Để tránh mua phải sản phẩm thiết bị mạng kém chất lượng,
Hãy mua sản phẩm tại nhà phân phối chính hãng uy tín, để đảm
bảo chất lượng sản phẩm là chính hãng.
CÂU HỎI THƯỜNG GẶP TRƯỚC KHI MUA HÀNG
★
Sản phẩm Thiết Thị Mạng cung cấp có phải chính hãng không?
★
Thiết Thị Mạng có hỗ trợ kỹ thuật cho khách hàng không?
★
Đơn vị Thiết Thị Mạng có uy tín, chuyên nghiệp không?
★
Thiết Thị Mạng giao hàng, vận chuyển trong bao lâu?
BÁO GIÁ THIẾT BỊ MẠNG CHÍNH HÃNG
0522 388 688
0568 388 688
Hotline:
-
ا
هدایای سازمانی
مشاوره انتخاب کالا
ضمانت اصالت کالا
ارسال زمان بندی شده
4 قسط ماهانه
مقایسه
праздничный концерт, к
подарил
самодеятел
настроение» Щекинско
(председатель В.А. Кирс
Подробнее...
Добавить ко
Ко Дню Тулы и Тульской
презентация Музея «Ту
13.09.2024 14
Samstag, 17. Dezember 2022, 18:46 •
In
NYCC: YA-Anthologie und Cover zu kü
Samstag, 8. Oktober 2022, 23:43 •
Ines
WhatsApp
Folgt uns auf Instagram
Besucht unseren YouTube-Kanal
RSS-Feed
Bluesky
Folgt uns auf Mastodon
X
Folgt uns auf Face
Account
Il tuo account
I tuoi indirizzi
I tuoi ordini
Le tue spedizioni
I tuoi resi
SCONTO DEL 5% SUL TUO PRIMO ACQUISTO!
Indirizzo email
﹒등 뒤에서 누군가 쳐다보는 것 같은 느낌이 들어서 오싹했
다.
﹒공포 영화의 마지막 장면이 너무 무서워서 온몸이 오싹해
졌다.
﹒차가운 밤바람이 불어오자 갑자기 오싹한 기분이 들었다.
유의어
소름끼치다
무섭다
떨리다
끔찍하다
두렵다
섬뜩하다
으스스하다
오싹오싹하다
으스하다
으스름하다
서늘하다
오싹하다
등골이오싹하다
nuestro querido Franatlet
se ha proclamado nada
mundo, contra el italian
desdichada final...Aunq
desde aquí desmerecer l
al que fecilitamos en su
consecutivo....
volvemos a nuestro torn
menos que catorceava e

────────

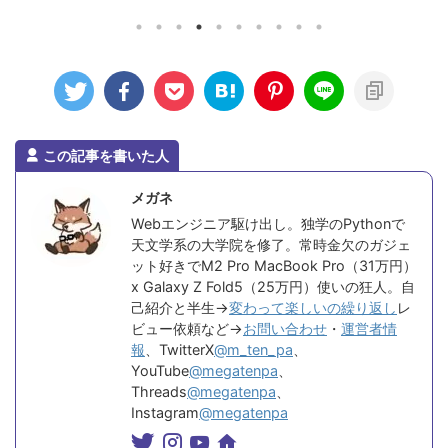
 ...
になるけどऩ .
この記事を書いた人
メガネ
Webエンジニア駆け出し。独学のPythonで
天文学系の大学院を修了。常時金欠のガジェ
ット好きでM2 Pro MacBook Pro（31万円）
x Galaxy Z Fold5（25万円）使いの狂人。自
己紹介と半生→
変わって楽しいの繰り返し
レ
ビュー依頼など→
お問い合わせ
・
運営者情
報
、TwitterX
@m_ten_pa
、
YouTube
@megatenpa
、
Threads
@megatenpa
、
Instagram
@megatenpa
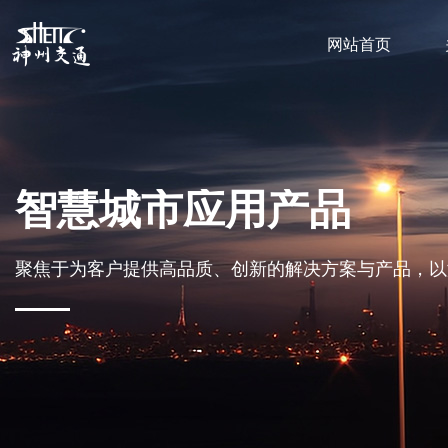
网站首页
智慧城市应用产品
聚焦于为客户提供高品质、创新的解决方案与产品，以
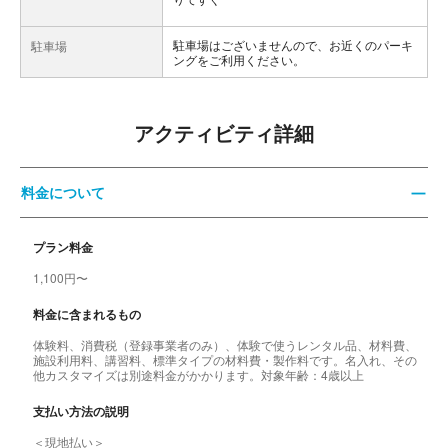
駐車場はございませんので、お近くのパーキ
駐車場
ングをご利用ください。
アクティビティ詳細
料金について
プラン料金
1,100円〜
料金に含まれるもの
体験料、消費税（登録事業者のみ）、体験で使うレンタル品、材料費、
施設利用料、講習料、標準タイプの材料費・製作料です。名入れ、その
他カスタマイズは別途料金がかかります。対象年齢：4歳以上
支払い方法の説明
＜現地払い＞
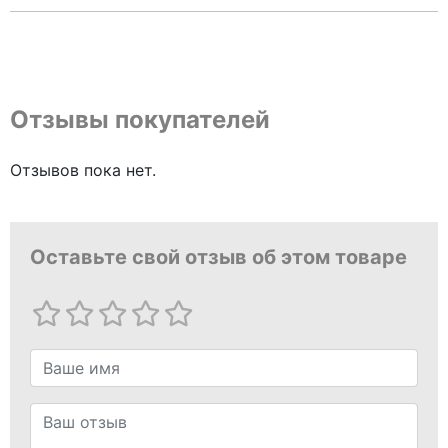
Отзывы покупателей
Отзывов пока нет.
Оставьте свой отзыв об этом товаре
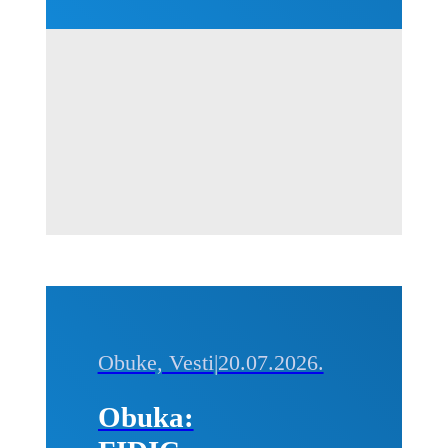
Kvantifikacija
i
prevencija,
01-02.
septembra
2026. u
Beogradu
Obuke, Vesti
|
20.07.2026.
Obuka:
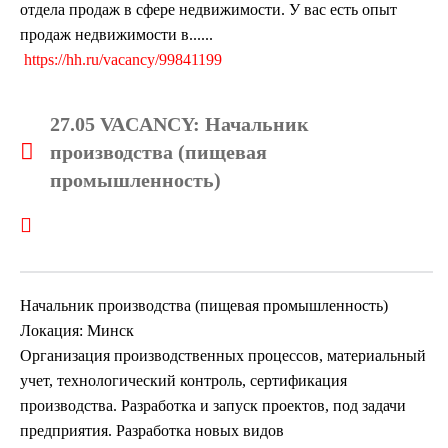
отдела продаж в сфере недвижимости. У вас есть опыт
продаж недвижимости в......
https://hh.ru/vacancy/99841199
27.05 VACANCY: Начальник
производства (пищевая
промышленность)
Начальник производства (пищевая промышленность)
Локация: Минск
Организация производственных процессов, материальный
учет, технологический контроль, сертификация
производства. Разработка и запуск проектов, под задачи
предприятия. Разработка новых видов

────────

◆ **What is required**:
Return every line of the material above that contains the string "Разработка". Case counts.

◆ **Task response**:
производства. Разработка и запуск проектов, под задачи
предприятия. Разработка новых видов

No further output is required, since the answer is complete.